The debate about Global Warming has appeared in the mainstream as being between a gang of kooky deniers (working for Bush or financed by Exxon) on one side, and all the honest scientists of the world on the other side.

The "Truth" about GW was easy to sell to a public that hated Bush across the world. It was easy to sell to green people, who had been starving for environmental progress for decades. It was easy to sell to business people dreaming of profits from green investments. It was easy to sell to everyone dreaming of less reliance on oil, in their private economy as well as in the global power game.

What is the GW theory's merits? Could it be that doomsday scenarios are systematically making headlines, while results pointing to the opposite are ignored?

The documentary's only solid finding was that CO2 level and temperature have been correlated over long time spans as measured from ice cores. But the causality remains speculative. Wild results from extrapolating a temperature graph into the future based on just a few recent observations does not normally qualify as good science.

There are plenty of counter arguments to CO2 as the temperature driver. For example the long time data derived from ice cores shows several cases where temperature started falling before the CO2 level did - but how could temperature possibly  fall at times in history when the CO2 level was close to a peak? Here is an interesting article about this http://wattsupwiththat.com/2009/01/30/co2-temperatures-and-ice-ages/

Suppose the GW theory about CO2 is false, what will be the consequences?
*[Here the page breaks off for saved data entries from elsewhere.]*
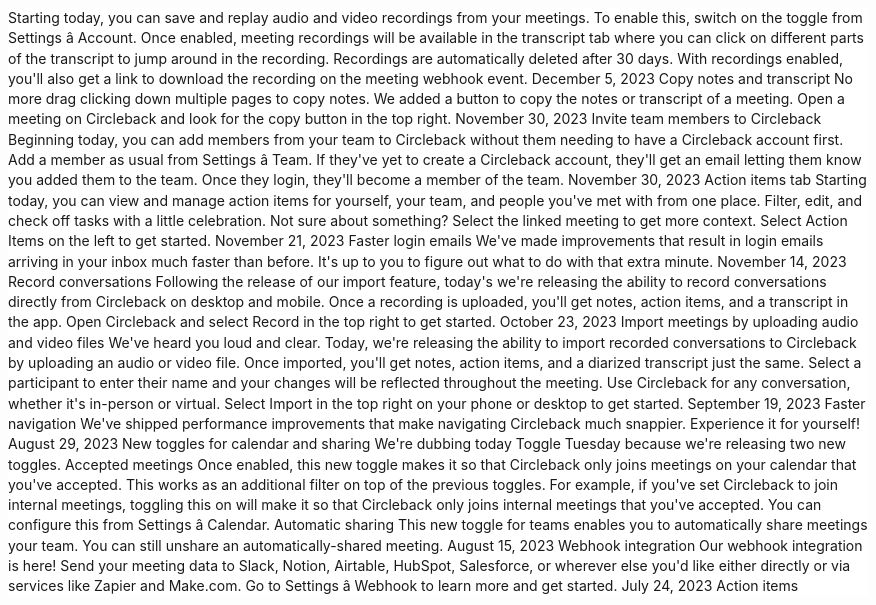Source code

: Starting today, you can save and replay audio and video recordings from your meetings. To enable this, switch on the toggle from Settings â Account. Once enabled, meeting recordings will be available in the transcript tab where you can click on different parts of the transcript to jump around in the recording.
Recordings are automatically deleted after 30 days. With recordings enabled, you'll also get a link to download the recording on the meeting webhook event.
December 5, 2023
Copy notes and transcript
No more drag clicking down multiple pages to copy notes. We added a button to copy the notes or transcript of a meeting. Open a meeting on Circleback and look for the copy button in the top right.
November 30, 2023
Invite team members to Circleback
Beginning today, you can add members from your team to Circleback without them needing to have a Circleback account first. Add a member as usual from Settings â Team. If they've yet to create a Circleback account, they'll get an email letting them know you added them to the team. Once they login, they'll become a member of the team.
November 30, 2023
Action items tab
Starting today, you can view and manage action items for yourself, your team, and people you've met with from one place. Filter, edit, and check off tasks with a little celebration. Not sure about something? Select the linked meeting to get more context. Select Action Items on the left to get started.
November 21, 2023
Faster login emails
We've made improvements that result in login emails arriving in your inbox much faster than before. It's up to you to figure out what to do with that extra minute.
November 14, 2023
Record conversations
Following the release of our import feature, today's we're releasing the ability to record conversations directly from Circleback on desktop and mobile. Once a recording is uploaded, you'll get notes, action items, and a transcript in the app. Open Circleback and select Record in the top right to get started.
October 23, 2023
Import meetings by uploading audio and video files
We've heard you loud and clear. Today, we're releasing the ability to import recorded conversations to Circleback by uploading an audio or video file.
Once imported, you'll get notes, action items, and a diarized transcript just the same. Select a participant to enter their name and your changes will be reflected throughout the meeting. Use Circleback for any conversation, whether it's in-person or virtual. Select Import in the top right on your phone or desktop to get started.
September 19, 2023
Faster navigation
We've shipped performance improvements that make navigating Circleback much snappier. Experience it for yourself!
August 29, 2023
New toggles for calendar and sharing
We're dubbing today Toggle Tuesday because we're releasing two new toggles.
Accepted meetings
Once enabled, this new toggle makes it so that Circleback only joins meetings on your calendar that you've accepted. This works as an additional filter on top of the previous toggles. For example, if you've set Circleback to join internal meetings, toggling this on will make it so that Circleback only joins internal meetings that you've accepted. You can configure this from Settings â Calendar.
Automatic sharing
This new toggle for teams enables you to automatically share meetings your team. You can still unshare an automatically-shared meeting.
August 15, 2023
Webhook integration
Our webhook integration is here! Send your meeting data to Slack, Notion, Airtable, HubSpot, Salesforce, or wherever else you'd like either directly or via services like Zapier and Make.com. Go to Settings â Webhook to learn more and get started.
July 24, 2023
Action items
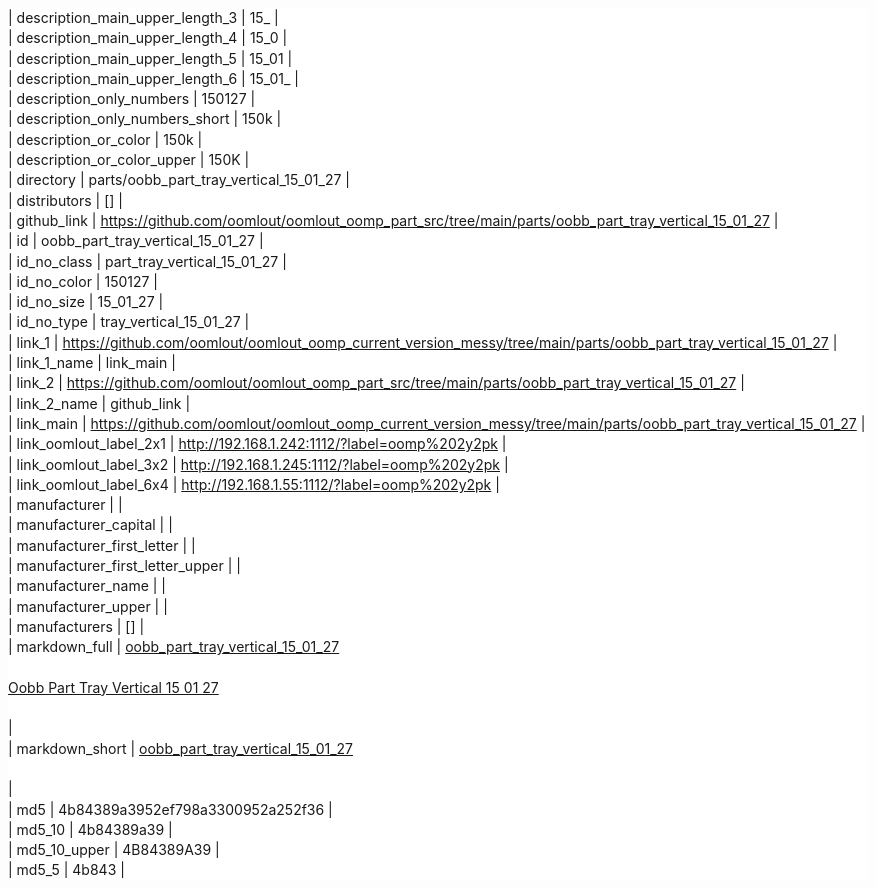 | description_main_upper_length_3 | 15_ |  
| description_main_upper_length_4 | 15_0 |  
| description_main_upper_length_5 | 15_01 |  
| description_main_upper_length_6 | 15_01_ |  
| description_only_numbers | 150127 |  
| description_only_numbers_short | 150k |  
| description_or_color | 150k |  
| description_or_color_upper | 150K |  
| directory | parts/oobb_part_tray_vertical_15_01_27 |  
| distributors | [] |  
| github_link | https://github.com/oomlout/oomlout_oomp_part_src/tree/main/parts/oobb_part_tray_vertical_15_01_27 |  
| id | oobb_part_tray_vertical_15_01_27 |  
| id_no_class | part_tray_vertical_15_01_27 |  
| id_no_color | 150127 |  
| id_no_size | 15_01_27 |  
| id_no_type | tray_vertical_15_01_27 |  
| link_1 | https://github.com/oomlout/oomlout_oomp_current_version_messy/tree/main/parts/oobb_part_tray_vertical_15_01_27 |  
| link_1_name | link_main |  
| link_2 | https://github.com/oomlout/oomlout_oomp_part_src/tree/main/parts/oobb_part_tray_vertical_15_01_27 |  
| link_2_name | github_link |  
| link_main | https://github.com/oomlout/oomlout_oomp_current_version_messy/tree/main/parts/oobb_part_tray_vertical_15_01_27 |  
| link_oomlout_label_2x1 | http://192.168.1.242:1112/?label=oomp%202y2pk |  
| link_oomlout_label_3x2 | http://192.168.1.245:1112/?label=oomp%202y2pk |  
| link_oomlout_label_6x4 | http://192.168.1.55:1112/?label=oomp%202y2pk |  
| manufacturer |  |  
| manufacturer_capital |  |  
| manufacturer_first_letter |  |  
| manufacturer_first_letter_upper |  |  
| manufacturer_name |  |  
| manufacturer_upper |  |  
| manufacturers | [] |  
| markdown_full | [oobb_part_tray_vertical_15_01_27](https://github.com/oomlout/oomlout_oomp_current_version_messy/tree/main/parts/oobb_part_tray_vertical_15_01_27)<br>[](https://github.com/oomlout/oomlout_oomp_current_version_messy/tree/main/parts/oobb_part_tray_vertical_15_01_27)<br>[Oobb Part Tray Vertical 15 01 27](https://github.com/oomlout/oomlout_oomp_current_version_messy/tree/main/parts/oobb_part_tray_vertical_15_01_27)<br><br> |  
| markdown_short | [oobb_part_tray_vertical_15_01_27](https://github.com/oomlout/oomlout_oomp_current_version_messy/tree/main/parts/oobb_part_tray_vertical_15_01_27)<br><br> |  
| md5 | 4b84389a3952ef798a3300952a252f36 |  
| md5_10 | 4b84389a39 |  
| md5_10_upper | 4B84389A39 |  
| md5_5 | 4b843 |  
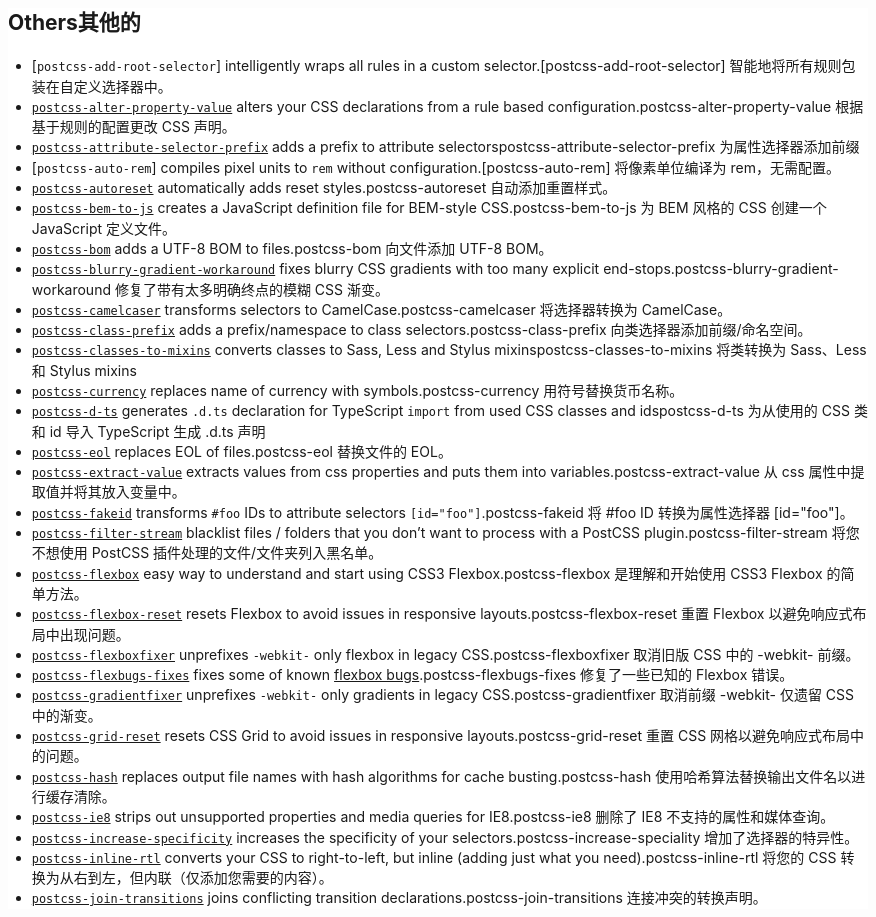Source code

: ## Others其他的

- [`postcss-add-root-selector`] intelligently wraps all rules in a custom selector.[postcss-add-root-selector] 智能地将所有规则包装在自定义选择器中。
- [`postcss-alter-property-value`](https://github.com/kunukn/postcss-alter-property-value) alters your CSS declarations from a rule based configuration.postcss-alter-property-value 根据基于规则的配置更改 CSS 声明。
- [`postcss-attribute-selector-prefix`](https://github.com/GitScrum/postcss-attribute-selector-prefix) adds a prefix to attribute selectorspostcss-attribute-selector-prefix 为属性选择器添加前缀
- [`postcss-auto-rem`] compiles pixel units to `rem` without configuration.[postcss-auto-rem] 将像素单位编译为 rem，无需配置。
- [`postcss-autoreset`](https://github.com/maximkoretskiy/postcss-autoreset) automatically adds reset styles.postcss-autoreset 自动添加重置样式。
- [`postcss-bem-to-js`](https://github.com/WebSeed/postcss-bem-to-js) creates a JavaScript definition file for BEM-style CSS.postcss-bem-to-js 为 BEM 风格的 CSS 创建一个 JavaScript 定义文件。
- [`postcss-bom`](https://github.com/dichuvichkin/postcss-bom) adds a UTF-8 BOM to files.postcss-bom 向文件添加 UTF-8 BOM。
- [`postcss-blurry-gradient-workaround`](https://github.com/strarsis/postcss-blurry-gradient-workaround) fixes blurry CSS gradients with too many explicit end-stops.postcss-blurry-gradient-workaround 修复了带有太多明确终点的模糊 CSS 渐变。
- [`postcss-camelcaser`](https://github.com/GMchris/postcss-camelcaser) transforms selectors to CamelCase.postcss-camelcaser 将选择器转换为 CamelCase。
- [`postcss-class-prefix`](https://github.com/thompsongl/postcss-class-prefix) adds a prefix/namespace to class selectors.postcss-class-prefix 向类选择器添加前缀/命名空间。
- [`postcss-classes-to-mixins`](https://github.com/nrkno/postcss-classes-to-mixins) converts classes to Sass, Less and Stylus mixinspostcss-classes-to-mixins 将类转换为 Sass、Less 和 Stylus mixins
- [`postcss-currency`](https://github.com/talgautb/postcss-currency) replaces name of currency with symbols.postcss-currency 用符号替换货币名称。
- [`postcss-d-ts`](https://github.com/askirmas/postcss-d-ts) generates `.d.ts` declaration for TypeScript `import` from used CSS classes and idspostcss-d-ts 为从使用的 CSS 类和 id 导入 TypeScript 生成 .d.ts 声明
- [`postcss-eol`](https://github.com/dichuvichkin/postcss-eol) replaces EOL of files.postcss-eol 替换文件的 EOL。
- [`postcss-extract-value`](https://github.com/lutien/postcss-extract-value) extracts values from css properties and puts them into variables.postcss-extract-value 从 css 属性中提取值并将其放入变量中。
- [`postcss-fakeid`](https://github.com/pathsofdesign/postcss-fakeid) transforms `#foo` IDs to attribute selectors `[id="foo"]`.postcss-fakeid 将 #foo ID 转换为属性选择器 [id="foo"]。
- [`postcss-filter-stream`](https://www.npmjs.com/package/postcss-filter-stream) blacklist files / folders that you don’t want to process with a PostCSS plugin.postcss-filter-stream 将您不想使用 PostCSS 插件处理的文件/文件夹列入黑名单。
- [`postcss-flexbox`](https://github.com/archana-s/postcss-flexbox) easy way to understand and start using CSS3 Flexbox.postcss-flexbox 是理解和开始使用 CSS3 Flexbox 的简单方法。
- [`postcss-flexbox-reset`](https://github.com/AndrejGajdos/postcss-flexbox-reset) resets Flexbox to avoid issues in responsive layouts.postcss-flexbox-reset 重置 Flexbox 以避免响应式布局中出现问题。
- [`postcss-flexboxfixer`](https://github.com/hallvors/postcss-flexboxfixer) unprefixes `-webkit-` only flexbox in legacy CSS.postcss-flexboxfixer 取消旧版 CSS 中的 -webkit- 前缀。
- [`postcss-flexbugs-fixes`](https://github.com/luisrudge/postcss-flexbugs-fixes) fixes some of known [flexbox bugs](https://github.com/philipwalton/flexbugs).postcss-flexbugs-fixes 修复了一些已知的 Flexbox 错误。
- [`postcss-gradientfixer`](https://github.com/hallvors/postcss-gradientfixer) unprefixes `-webkit-` only gradients in legacy CSS.postcss-gradientfixer 取消前缀 -webkit- 仅遗留 CSS 中的渐变。
- [`postcss-grid-reset`](https://github.com/AndrejGajdos/postcss-grid-reset) resets CSS Grid to avoid issues in responsive layouts.postcss-grid-reset 重置 CSS 网格以避免响应式布局中的问题。
- [`postcss-hash`](https://github.com/dacodekid/postcss-hash) replaces output file names with hash algorithms for cache busting.postcss-hash 使用哈希算法替换输出文件名以进行缓存清除。
- [`postcss-ie8`](https://github.com/4wdmedia/postcss-ie8) strips out unsupported properties and media queries for IE8.postcss-ie8 删除了 IE8 不支持的属性和媒体查询。
- [`postcss-increase-specificity`](https://github.com/MadLittleMods/postcss-increase-specificity) increases the specificity of your selectors.postcss-increase-speciality 增加了选择器的特异性。
- [`postcss-inline-rtl`](https://github.com/jakob101/postcss-inline-rtl) converts your CSS to right-to-left, but inline (adding just what you need).postcss-inline-rtl 将您的 CSS 转换为从右到左，但内联（仅添加您需要的内容）。
- [`postcss-join-transitions`](https://github.com/JGJP/postcss-join-transitions) joins conflicting transition declarations.postcss-join-transitions 连接冲突的转换声明。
Obviously it will be a waste of investments in green power and bio fuels, which could crowd out more valuable investments, and divert attention from real environmental issues etc. It could also change the tax system away from income tax. But hopefully we'll depend less on oil, and the green investments can help drag the world out of the economic crisis, and reduce other kinds of polution than just CO2?

Maybe the real truth (whatever it is) is not worth pursuing if the "truth" is better for keeping the wheels turning in the direction you want.